Crypto Casino Metawin Hacked for $4M+ Due to Withdrawal System Exploit

Crypto casino Metawin recently faced a security breach, resulting in a loss of over $4 million, per blockchain investigator ZachXBT. 

According to Metawin CEO Richard “Skel” Skelhorn, the hack targeted the platform’s withdrawal mechanism, which was designed for swift transactions. This “frictionless withdrawal system” allowed the hacker to access and drain funds from hot wallets tied to Ethereum and Solana. 

As Skelhorn confirmed, this exploit led to the immediate suspension of withdrawals to prevent further losses. The platform has since re-enabled withdrawals for about 95% of users after securing its systems.

ZachXBT, known for tracing crypto exploits, collaborated with Metawin to assess the hack. The hacker accessed more than 115 addresses during the attack, showing a high level of technical skill. 

Hot wallets, which are more vulnerable due to their continuous online connection, proved to be an entry point for the hacker’s operation.

Using blockchain forensics, ZachXBT tracked the stolen funds, revealing that they were routed through Kucoin and a nested service on HitBTC. This tactic is commonly employed to obscure the origin of funds, complicating recovery efforts. 

Transferring assets into mixed or nested accounts further distances them from their original source, making it difficult to trace them.

The identity and motivation of the hacker remain unknown. 

Immediate Platform Response and User Impact

In response to the hack, Skelhorn assured users that his team is working tirelessly to fortify platform security. He acknowledged the incident on Metawin's Discord, confirming that authorities have been contacted and that the platform is making "internal adjustments" to prevent similar incidents. 

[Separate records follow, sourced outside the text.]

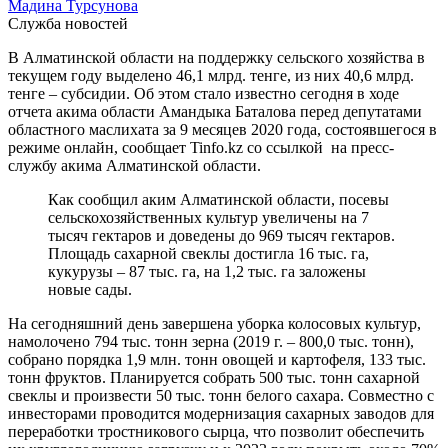
Мадина Турсунова
Служба новостей
В Алматинской области на поддержку сельского хозяйства в
текущем году выделено 46,1 млрд. тенге, из них 40,6 млрд.
тенге – субсидии. Об этом стало известно сегодня в ходе
отчета акима области Амандыка Баталова перед депутатами
областного маслихата за 9 месяцев 2020 года, состоявшегося в
режиме онлайн, сообщает Tinfo.kz со ссылкой на пресс-
службу акима Алматинской области.
Как сообщил аким Алматинской области, посевы
сельскохозяйственных культур увеличены на 7
тысяч гектаров и доведены до 969 тысяч гектаров.
Площадь сахарной свеклы достигла 16 тыс. га,
кукурузы – 87 тыс. га, на 1,2 тыс. га заложены
новые сады.
На сегодняшний день завершена уборка колосовых культур,
намолочено 794 тыс. тонн зерна (2019 г. – 800,0 тыс. тонн),
собрано порядка 1,9 млн. тонн овощей и картофеля, 133 тыс.
тонн фруктов. Планируется собрать 500 тыс. тонн сахарной
свеклы и произвести 50 тыс. тонн белого сахара. Совместно с
инвесторами проводится модернизация сахарных заводов для
переработки тростникового сырца, что позволит обеспечить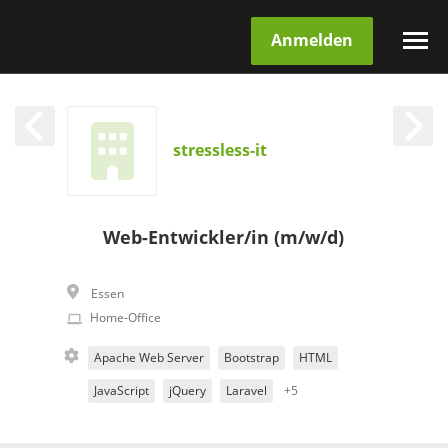
Anmelden
stressless-it
Web-Entwickler/in (m/w/d)
Essen
Home-Office
Apache Web Server
Bootstrap
HTML
JavaScript
jQuery
Laravel
+5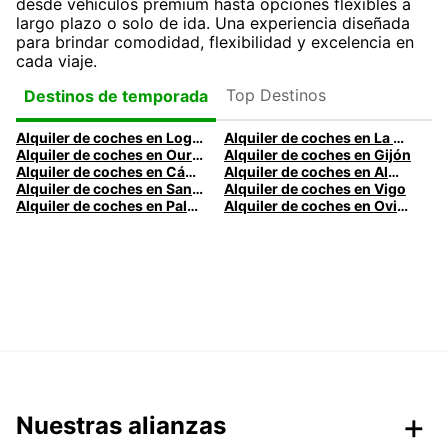
desde vehículos premium hasta opciones flexibles a
largo plazo o solo de ida. Una experiencia diseñada
para brindar comodidad, flexibilidad y excelencia en
cada viaje.
Top Destinos
Destinos de temporada
Alquiler de coches en Logroño
Alquiler de coches en La Coruña
Alquiler de coches en Ourense
Alquiler de coches en Gijón
Alquiler de coches en Cádiz
Alquiler de coches en Almería
Alquiler de coches en Santander
Alquiler de coches en Vigo
Alquiler de coches en Palma
Alquiler de coches en Oviedo
Nuestras alianzas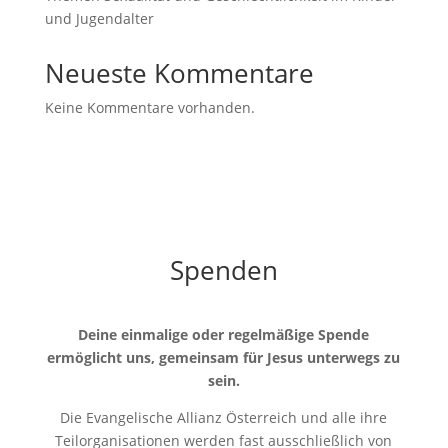
und Jugendalter
Neueste Kommentare
Keine Kommentare vorhanden.
Spenden
Deine einmalige oder regelmäßige Spende
ermöglicht uns, gemeinsam für Jesus unterwegs zu
sein.
Die Evangelische Allianz Österreich und alle ihre
Teilorganisationen werden fast ausschließlich von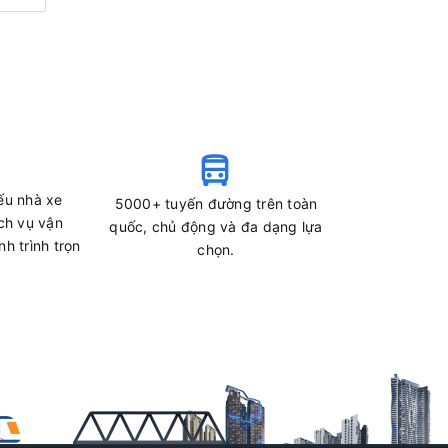
ếu nhà xe
5000+ tuyến đường trên toàn
ch vụ vận
quốc, chủ động và đa dạng lựa
h trình trọn
chọn.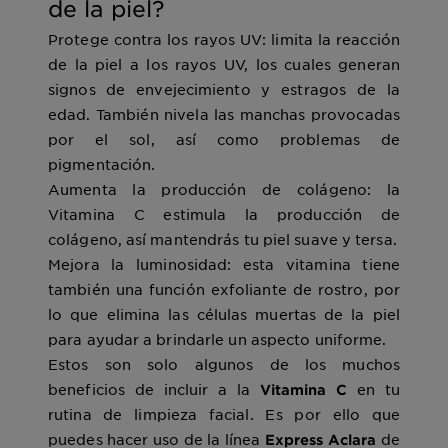
de la piel?
Protege contra los rayos UV: limita la reacción
de la piel a los rayos UV, los cuales generan
signos de envejecimiento y estragos de la
edad. También nivela las manchas provocadas
por el sol, así como problemas de
pigmentación.
Aumenta la producción de colágeno: la
Vitamina C estimula la producción de
colágeno, así mantendrás tu piel suave y tersa.
Mejora la luminosidad: esta vitamina tiene
también una función exfoliante de rostro, por
lo que elimina las células muertas de la piel
para ayudar a brindarle un aspecto uniforme.
Estos son solo algunos de los muchos
beneficios de incluir a la
en tu
Vitamina C
rutina de limpieza facial. Es por ello que
puedes hacer uso de la línea
de
Express Aclara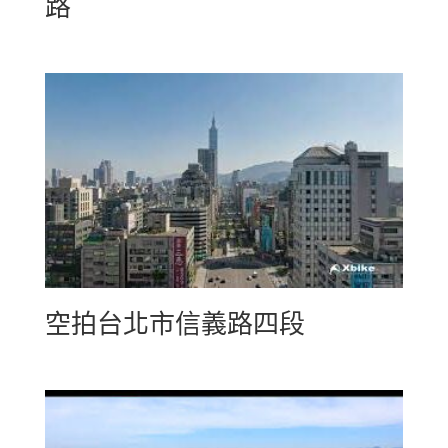
路
空拍台北市信義路四段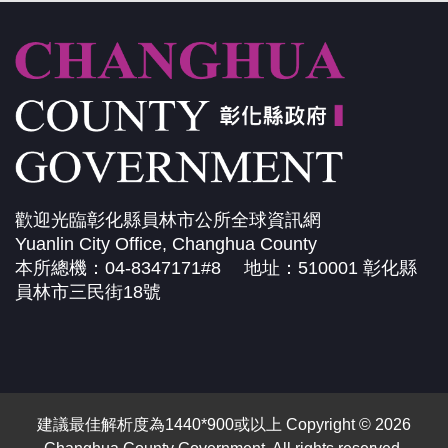
歡迎光臨彰化縣員林市公所全球資訊網
Yuanlin City Office, Changhua County
本所總機：04-8347171#8 地址：510001 彰化縣
員林市三民街18號
建議最佳解析度為1440*900或以上 Copyright © 2026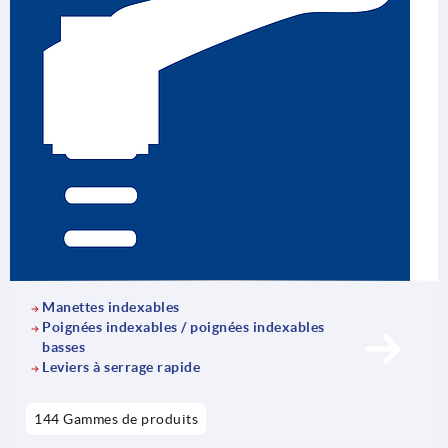
une aide efficace et sûre dans les environnements
industriels. Ils sont essentiels au fonctionnement des
installations automatisées, des robots et des machines, et
garantissent une grande longévité et des temps d’arrêt
réduits grâce à leur qualité élevée.
Manettes indexables
Poignées indexables / poignées indexables
basses
Leviers à serrage rapide
144 Gammes de produits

Skelhorn also revealed that he personally covered part of the financial impact, sharing, “I just emptied my piggy bank… We keep building.” 

Crypto Security Incidents on the Rise

The Metawin hack adds to a growing list of crypto security breaches this year. According to blockchain security firm CertiK, October alone saw $129.6 million in crypto losses from hacks, exit scams, and flash loan attacks. 

Exploits accounted for the greatest share of stolen assets, with $127 million. This figure represents a slight increase from September but a notable decrease from the $324.7 million lost to hacks in May.

Among recent incidents, the Radiant Capital hack stands out as the largest, with the lending protocol losing over $50 million in assets. Other notable attacks include a $36-million phishing incident targeting a high-value investor and a $13-million hack on M2 crypto exchange.